Taken altogether and put into Jay Powell’s language, this data begins to paint far more downside than even balanced risks. Add into this mix data from around the rest of the world, “overseas turmoil”, as well as the ridiculous drama in federal funds and other liquidity/funding conditions, that’s your rate cuts starting at the end of this month.

But there’s one more thing FOMC policymakers have to answer for in order to begin them: the unemployment rate. Either it is faulty, or the Phillips Curve must be. In the case of the latter, that doesn’t discount the former, either. Chairman Powell told Congress today (thanks C. Lavers) the Fed may no longer view the Phillips Curve as relevant.

The relationship between the slack in the economy or unemployment and inflation was a strong one 50 years ago … and has gone away.

OK, fine. But that doesn’t get you to a rate cut – it only maybe explains why you needn’t have been hawkish about the LABOR SHORTAGE!!! everyone screamed about in 2018.

There’s still something missing. And it’s the big one:

In additional to that, we are learning that the neutral interest rate is lower than we had thought and … the natural rate of unemployment rate is lower than we thought. So monetary policy hasn’t been as accommodative as we had thought. [emphasis added]

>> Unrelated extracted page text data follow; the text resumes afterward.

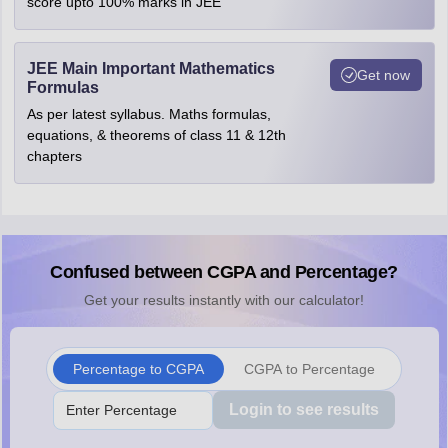
score upto 100% marks in JEE
JEE Main Important Mathematics
Get now
Formulas
As per latest syllabus. Maths formulas,
equations, & theorems of class 11 & 12th
chapters
Confused between CGPA and Percentage?
Get your results instantly with our calculator!
Percentage to CGPA
CGPA to Percentage
Login to see results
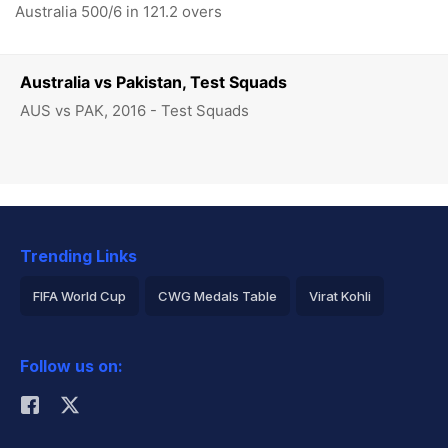
Australia 500/6 in 121.2 overs
Australia vs Pakistan, Test Squads
AUS vs PAK, 2016 - Test Squads
Trending Links
FIFA World Cup
CWG Medals Table
Virat Kohli
2026 Commonwealth Games Schedule
ICC Rankings
Follow us on:
Rohit Sharma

Now we are getting somewhere. In fact, what surely would terrify Powell and the FOMC if they keep following this line of consistent evidence, if monetary policy hasn’t been as accommodative as they’ve bragged, promised, and guaranteed then maybe the economy isn’t nearly in as good a shape as the unemployment rate suggests.

In this case, it’s not that the Phillips Curve might no longer be valid (there’s a real debate as to whether it ever was beyond the narrow scope of AWH Phillips study of UK wage data a long time ago), it is probable even likely the unemployment rate might not be the right measure of economic success. It very well could be faulty, and if it is, combined with disinflation showing up in 2019, rate cuts, rate cuts, rate cuts.

Powell’s admission, however, goes even further – though the FOMC probably isn’t anywhere close to ready to think about the implications yet. It actually goes along with FRBNY’s qualified confession about offshore dollars.

How might monetary policy have been less accommodative than in theory? Economists have centered on R* as an explanation, but even then there’s the ominous fact R* dropped substantially during, and never came back from, 2008. In other words, one way in which monetary policy might be less accommodative is if it isn’t effective in the first place.

 

And it might not be effective in the first place if, paging Dr. Greenspan, the central bank has no idea what’s really going on in the monetary system. A shadow system in a chronic state of malfunction existing offshore would certainly answer for all these facts.

But that would mean, and have meant for a long, long time, substantial dereliction on the part of central bankers. The public would rightly begin to ask, what have you people been doing all this time? Thus, the constant parade of half-measures and half-explanations, continuous confusion rather than directly face up to where all the evidence is leading.

In its own twisted way, the Fed is attempting to come to terms with Euro$ #4 even though Euro$ #4 was for it impossible (something about “transitory” factors). They can observe, and are observing, all the horrifying (given prior expectations for an inflation recovery breakout) data but are still self-blinded from getting all the way there.

As I’ve said all year, the rate cuts will be sooner than you think and they won’t be insurance. They are confirmation that even the central bankers see it, too. They don’t yet know what “it” is, but that doesn’t really matter for Euro$ #4. It’s here. Central bankers around the world can no longer deny.